- Born: Honor Courtney King July 10, 1905 Wem, Shropshire, England
- Died: April 15, 2001 (aged 96) Canberra, Australia
- Spouse: Henry Evans Maude

= Honor Maude =

British-Australian string figure authority

Honor Courtney Maude (née King; Wem, Shropshire; 10 July 1905 – 15 April 2001, Canberra, Australia) was a British-Australian authority on Oceanic string figures, having published Maude & Maude 1958, Maude & Wedgewood 1967, Firth & Maude 1970, Maude 1971, Maude 1978, Emory & Maude 1979, Maude 1984, and Beaglehole & Maude 1989. Maude was a charter member of the International String Figure Association in 1978.

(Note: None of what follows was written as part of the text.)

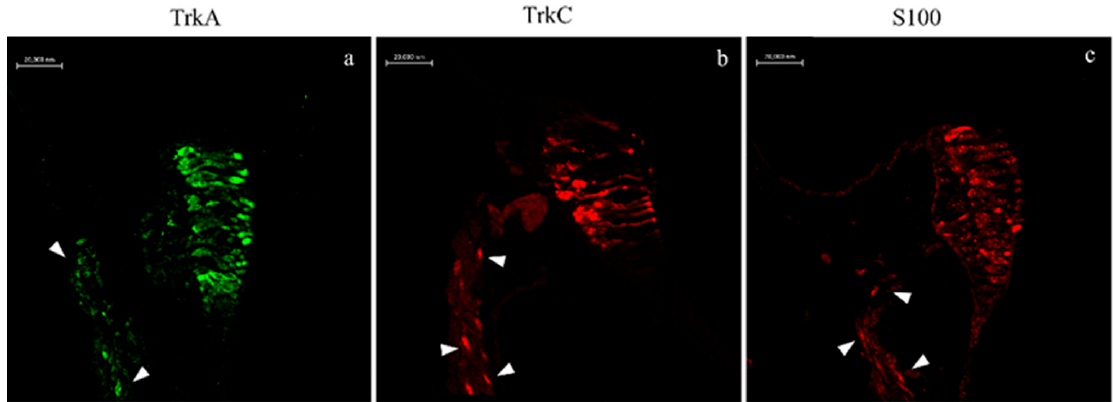
Figure 6. N.guentheri inner ear; transversal view. Immunohistochemical detection (immunofluorescence method) of TrkA ( a ), TrkC ( b ), and S100 protein ( c ) in sensory hair cells of the cristae ampullaris. The cristae ampullaris in the apical portion contain sensory hair cells, supporting cells, and basal cells. Arrowheads ( a – c ) indicate nerves. Magnification 40 × .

She was the wife of British civil servant and anthropologist Henry Evans Maude, who was stationed on the Gilbert Islands (modern day Kiribati) between 1929 and 1939. When visiting Pitcairn Island in 1940 and 1941, Maude and her husband collected approximately 1,500 Polynesian cultural items, which became the largest archaeological collection of Polynesian Pitcairn Island material. Henry sparked her interest in string figures through lending her a copy of Kathleen Haddon's Cat's Cradles from Many Lands on their way to Gilbert and Ellice Islands Colony, where, on Ocean Island and later Beru.

==Bibliography==
- Firth, Raymond and Maude, Honor (1970). Tikopia String Figures. Royal Anthropological Institute. ISBN 978-0-900633-29-4.
- Emory, Kenneth Pike and Maude, Honor (1979). String Figures of the Tuamotus. Canberra: Homa Press. ISBN 0-9596111-1-8.
- Beaglehole, Pearl and Maude, Honor (1989). String Figures from Pukapuka. ISBN 978-0-9596111-3-7.
- Maude, Honor C. and ISNA (2001). The String Figures of Nauru Island. ISBN 978-982-02-0148-4.